Here is how it works. So behind ASA-1 I had a host we will call Host-A (real ip of 10.1.100.1/8). Behind ASA-2 I had a host we will call Host-B (real ip of 10.5.100.1/8.)

To ping from Host-A to Host-B you must ping 192.5.100.1 (Use 192 for the network mask bit, and the host address for the rest).

1. Ping 192.5.100.1 from Host-A.

2. ASA-1 matches this traffic (10.1.100.1 -> 192.5.100.1) to the policy-nat acl and translates the source address from 10.1.100.1 to 192.1.100.1.

3. ASA-1 matches this new source and destination address (192.1.100.1 -> 192.5.100.1) to the vpn acl and sends it over the tunnel.

4. Traffic arrives at ASA-2.

5. Destination address (192.5.100.1) matches the policy-nat acl and the destination is translated from 192.5.100.1 to 10.5.100.1.
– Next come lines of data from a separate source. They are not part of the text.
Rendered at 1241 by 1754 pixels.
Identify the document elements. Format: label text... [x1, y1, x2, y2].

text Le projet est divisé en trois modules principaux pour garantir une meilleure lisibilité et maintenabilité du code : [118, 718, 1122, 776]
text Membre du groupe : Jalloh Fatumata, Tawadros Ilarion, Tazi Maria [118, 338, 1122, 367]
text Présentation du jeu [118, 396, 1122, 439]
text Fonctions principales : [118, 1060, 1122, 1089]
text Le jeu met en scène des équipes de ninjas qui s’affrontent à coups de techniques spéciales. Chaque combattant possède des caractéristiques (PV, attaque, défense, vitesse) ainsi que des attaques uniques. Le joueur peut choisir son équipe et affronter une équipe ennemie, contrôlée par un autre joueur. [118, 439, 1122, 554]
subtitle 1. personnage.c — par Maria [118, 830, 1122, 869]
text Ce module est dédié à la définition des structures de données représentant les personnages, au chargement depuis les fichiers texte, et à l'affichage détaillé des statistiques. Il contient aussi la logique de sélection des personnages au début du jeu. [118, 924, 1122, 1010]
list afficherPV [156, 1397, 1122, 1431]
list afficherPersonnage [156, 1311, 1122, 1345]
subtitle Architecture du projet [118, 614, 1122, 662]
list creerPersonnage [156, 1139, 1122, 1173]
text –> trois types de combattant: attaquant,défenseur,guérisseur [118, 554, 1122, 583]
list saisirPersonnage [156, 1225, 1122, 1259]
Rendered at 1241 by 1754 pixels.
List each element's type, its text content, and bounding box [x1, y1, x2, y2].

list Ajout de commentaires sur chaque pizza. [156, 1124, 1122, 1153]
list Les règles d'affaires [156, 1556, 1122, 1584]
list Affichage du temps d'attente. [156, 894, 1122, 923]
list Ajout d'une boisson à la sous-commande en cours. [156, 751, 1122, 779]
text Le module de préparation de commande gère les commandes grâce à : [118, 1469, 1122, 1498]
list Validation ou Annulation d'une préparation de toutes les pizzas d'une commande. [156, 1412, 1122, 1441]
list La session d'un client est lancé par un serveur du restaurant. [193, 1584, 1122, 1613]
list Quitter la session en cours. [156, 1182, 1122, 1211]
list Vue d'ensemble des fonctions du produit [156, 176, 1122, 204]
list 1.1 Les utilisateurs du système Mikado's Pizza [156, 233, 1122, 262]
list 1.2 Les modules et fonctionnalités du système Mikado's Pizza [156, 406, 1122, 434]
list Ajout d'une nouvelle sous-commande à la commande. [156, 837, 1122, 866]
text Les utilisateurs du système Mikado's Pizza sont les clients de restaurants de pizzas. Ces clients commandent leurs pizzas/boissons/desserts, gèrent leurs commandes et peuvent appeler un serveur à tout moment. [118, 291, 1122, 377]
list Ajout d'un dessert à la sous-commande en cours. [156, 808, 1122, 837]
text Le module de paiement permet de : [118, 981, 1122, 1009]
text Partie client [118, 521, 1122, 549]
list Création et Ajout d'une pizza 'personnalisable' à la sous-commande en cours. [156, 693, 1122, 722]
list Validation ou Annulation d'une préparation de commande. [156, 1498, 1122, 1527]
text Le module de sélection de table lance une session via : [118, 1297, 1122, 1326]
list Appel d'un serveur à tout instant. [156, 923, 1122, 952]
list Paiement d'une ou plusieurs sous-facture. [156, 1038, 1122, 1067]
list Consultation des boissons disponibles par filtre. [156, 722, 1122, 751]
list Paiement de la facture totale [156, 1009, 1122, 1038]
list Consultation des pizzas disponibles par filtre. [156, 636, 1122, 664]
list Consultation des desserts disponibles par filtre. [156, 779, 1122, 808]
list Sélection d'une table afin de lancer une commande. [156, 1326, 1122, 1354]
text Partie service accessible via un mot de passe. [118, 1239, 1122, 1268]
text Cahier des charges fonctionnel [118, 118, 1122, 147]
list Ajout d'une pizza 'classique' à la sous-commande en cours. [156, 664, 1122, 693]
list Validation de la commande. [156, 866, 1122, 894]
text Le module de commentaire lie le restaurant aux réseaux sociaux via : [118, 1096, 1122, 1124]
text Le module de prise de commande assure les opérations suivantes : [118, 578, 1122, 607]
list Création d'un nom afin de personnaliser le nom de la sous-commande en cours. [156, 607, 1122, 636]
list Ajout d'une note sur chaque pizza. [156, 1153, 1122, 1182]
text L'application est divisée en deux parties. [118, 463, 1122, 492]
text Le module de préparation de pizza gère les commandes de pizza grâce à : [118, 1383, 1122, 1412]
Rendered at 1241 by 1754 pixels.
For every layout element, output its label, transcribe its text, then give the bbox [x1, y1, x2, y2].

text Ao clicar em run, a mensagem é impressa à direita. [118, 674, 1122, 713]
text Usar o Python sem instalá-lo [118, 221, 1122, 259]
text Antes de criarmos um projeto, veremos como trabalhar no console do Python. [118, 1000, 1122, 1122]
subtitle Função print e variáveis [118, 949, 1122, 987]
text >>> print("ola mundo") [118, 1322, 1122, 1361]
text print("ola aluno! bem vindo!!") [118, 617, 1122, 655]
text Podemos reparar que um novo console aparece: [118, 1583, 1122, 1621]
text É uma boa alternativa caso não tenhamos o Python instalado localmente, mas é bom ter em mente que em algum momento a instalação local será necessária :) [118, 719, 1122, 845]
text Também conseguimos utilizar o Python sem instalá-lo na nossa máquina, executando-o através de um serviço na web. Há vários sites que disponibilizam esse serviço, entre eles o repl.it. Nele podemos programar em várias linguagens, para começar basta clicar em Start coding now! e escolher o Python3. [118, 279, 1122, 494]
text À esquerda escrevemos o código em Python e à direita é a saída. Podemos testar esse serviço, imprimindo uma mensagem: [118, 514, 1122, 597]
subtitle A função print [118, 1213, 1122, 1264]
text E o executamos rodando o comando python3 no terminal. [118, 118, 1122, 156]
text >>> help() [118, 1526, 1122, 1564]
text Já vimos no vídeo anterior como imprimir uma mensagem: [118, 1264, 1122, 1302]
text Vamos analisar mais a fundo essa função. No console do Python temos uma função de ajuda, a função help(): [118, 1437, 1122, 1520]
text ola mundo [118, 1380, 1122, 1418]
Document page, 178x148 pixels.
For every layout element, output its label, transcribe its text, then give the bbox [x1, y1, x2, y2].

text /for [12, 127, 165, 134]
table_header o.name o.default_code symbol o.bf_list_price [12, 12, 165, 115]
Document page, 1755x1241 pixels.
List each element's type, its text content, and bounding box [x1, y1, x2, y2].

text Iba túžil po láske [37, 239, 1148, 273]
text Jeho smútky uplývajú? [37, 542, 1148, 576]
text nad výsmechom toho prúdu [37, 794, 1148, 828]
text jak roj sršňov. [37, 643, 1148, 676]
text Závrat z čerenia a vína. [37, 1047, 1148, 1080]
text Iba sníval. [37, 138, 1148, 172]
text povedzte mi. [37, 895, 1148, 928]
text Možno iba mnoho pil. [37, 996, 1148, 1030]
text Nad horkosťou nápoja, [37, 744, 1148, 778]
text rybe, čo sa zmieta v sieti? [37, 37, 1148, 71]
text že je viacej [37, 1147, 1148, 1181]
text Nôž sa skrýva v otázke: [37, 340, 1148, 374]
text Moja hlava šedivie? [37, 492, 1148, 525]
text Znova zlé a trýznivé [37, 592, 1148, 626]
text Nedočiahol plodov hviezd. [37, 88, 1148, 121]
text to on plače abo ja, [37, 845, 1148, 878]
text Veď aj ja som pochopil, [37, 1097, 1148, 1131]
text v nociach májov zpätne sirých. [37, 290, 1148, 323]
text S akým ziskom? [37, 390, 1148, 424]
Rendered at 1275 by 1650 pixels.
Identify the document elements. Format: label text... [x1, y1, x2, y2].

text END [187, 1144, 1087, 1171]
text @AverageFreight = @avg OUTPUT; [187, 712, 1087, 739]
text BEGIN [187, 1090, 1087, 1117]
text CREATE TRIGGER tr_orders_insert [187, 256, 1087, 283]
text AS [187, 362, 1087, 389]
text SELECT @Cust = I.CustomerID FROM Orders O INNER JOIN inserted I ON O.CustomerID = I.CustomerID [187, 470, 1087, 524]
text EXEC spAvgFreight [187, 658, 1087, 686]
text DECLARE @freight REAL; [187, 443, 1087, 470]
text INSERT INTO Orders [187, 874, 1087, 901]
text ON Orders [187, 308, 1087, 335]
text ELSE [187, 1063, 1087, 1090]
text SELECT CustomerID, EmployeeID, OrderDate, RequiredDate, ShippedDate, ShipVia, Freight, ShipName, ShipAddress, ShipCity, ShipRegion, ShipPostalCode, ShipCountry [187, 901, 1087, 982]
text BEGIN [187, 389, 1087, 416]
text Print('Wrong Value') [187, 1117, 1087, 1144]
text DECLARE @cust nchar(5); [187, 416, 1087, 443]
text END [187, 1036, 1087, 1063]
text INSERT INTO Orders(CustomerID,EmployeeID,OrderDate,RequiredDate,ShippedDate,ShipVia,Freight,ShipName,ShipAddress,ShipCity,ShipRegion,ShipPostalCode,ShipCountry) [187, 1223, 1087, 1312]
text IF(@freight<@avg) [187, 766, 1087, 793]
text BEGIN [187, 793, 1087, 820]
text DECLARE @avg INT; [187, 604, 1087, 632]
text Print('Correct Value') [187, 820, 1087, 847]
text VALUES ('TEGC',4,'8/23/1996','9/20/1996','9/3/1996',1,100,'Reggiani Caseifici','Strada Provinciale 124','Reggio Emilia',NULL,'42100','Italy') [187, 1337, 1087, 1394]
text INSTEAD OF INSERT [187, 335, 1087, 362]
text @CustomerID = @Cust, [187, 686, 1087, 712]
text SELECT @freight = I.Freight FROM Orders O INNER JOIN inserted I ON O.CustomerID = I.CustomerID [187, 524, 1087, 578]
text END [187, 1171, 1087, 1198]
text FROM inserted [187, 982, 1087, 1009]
6. Ping is sent to 10.5.100.1 and it replies to the ping.

7. ASA-2 matches this traffic (10.5.100.1 -> 192.1.100.1) to the policy-nat acl and translates the source address from 10.5.100.1 to 192.5.100.1.

8. ASA-2 matches this new source and destination adddress (192.5.100.1 -> 192.1.100.1) to the vpn acl and sends it over the tunnel.

9. Traffic arrives at ASA-1.

10. Destination address (192.1.100.1) matches the policy-nat acl and the destination is translated from 192.1.100.1 to 10.1.100.1.

11. Host-A receives the ping reply.

So, if you want to ping from either side to 10.x.y.z on the other end, simply change the 10 to 192 and ping to 192.x.y.z. This worked for me and hopefully will work for you. Unfortunately you don't have 2 ASA's and I can't help on the Sonicwall config.

acomiskey · ‎11-10-2011

Curious if you had any success with the solution above?